Known as a film director who thoroughly plans before actual shooting, photography provides Park Chan-wook with a medium to communicate with the world in a completely different way from film. He distances his photography from the destiny of film, where even the most natural-looking moments must be artificially designed and arranged. The artist himself describes his photography work as an 'antidote' to his meticulously detailed film work, with chance and spontaneity playing a significant role in his photos.
Park Chan-wook consistently encourages us to reconsider our standards of beauty. Even the most ordinary scenes inevitably carry different impressions at every moment, and by looking at photos that capture moments of light and wind, viewers discover unfamiliar expressions in familiar objects. As a commercial film director who has keenly honed his sense of capturing the spirit of the times in his works, Park Chan-wook provides clues for us today to actively and subjectively expand unexpected beauty within the familiar landscapes around us.

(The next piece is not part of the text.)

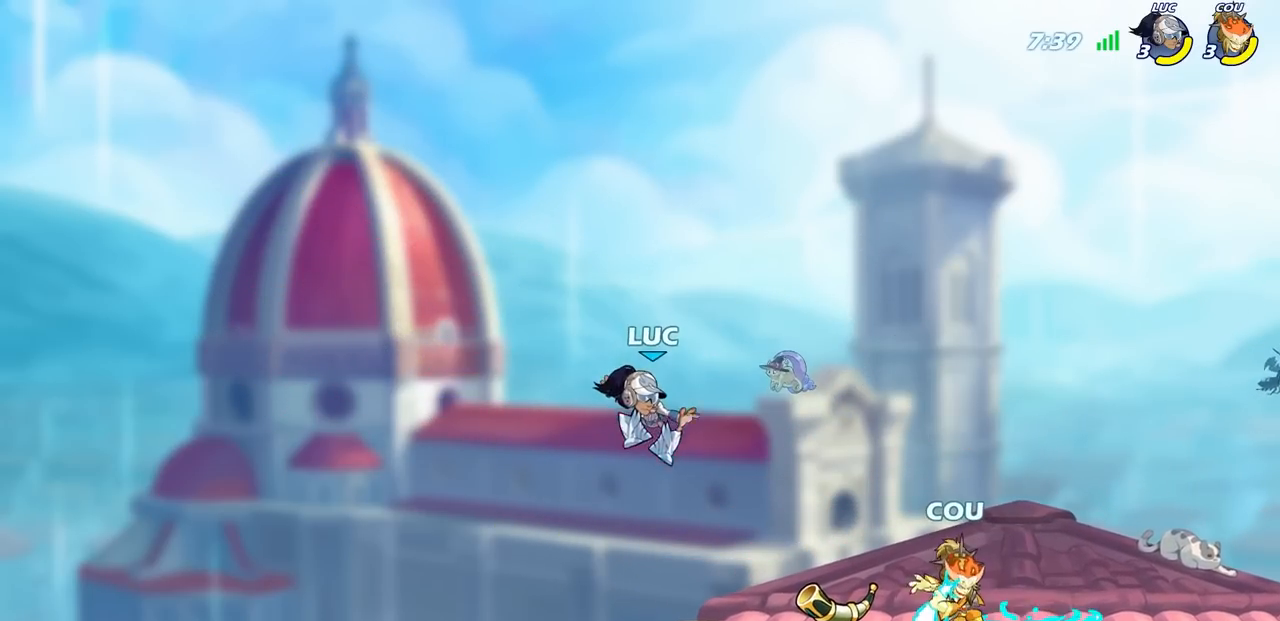
{"buttons": [], "left_stick": "center", "right_stick": "center", "events": [[17, "left_stick", "down"], [50, "R1", "down"], [117, "R1", "up"], [150, "left_stick", "right"], [250, "left_stick", "center"]]}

The exhibition introduction states: "Whether the subject is a landscape, a still life, or even debris without a specific name, Park Chan-wook finds the 'pupil' of the subject. By making eye contact, he reads the expression of the subject. He finds beauty in subjects that do not seek to be beautiful, questioning the category of aesthetics. For photographer Park Chan-wook, photogenic beauty is a delicate yet resolute order that is hidden in the shadow of dominant value systems or conventional aesthetics but can be discovered by pausing briefly and respecting the phenomenon itself through the power of the camera."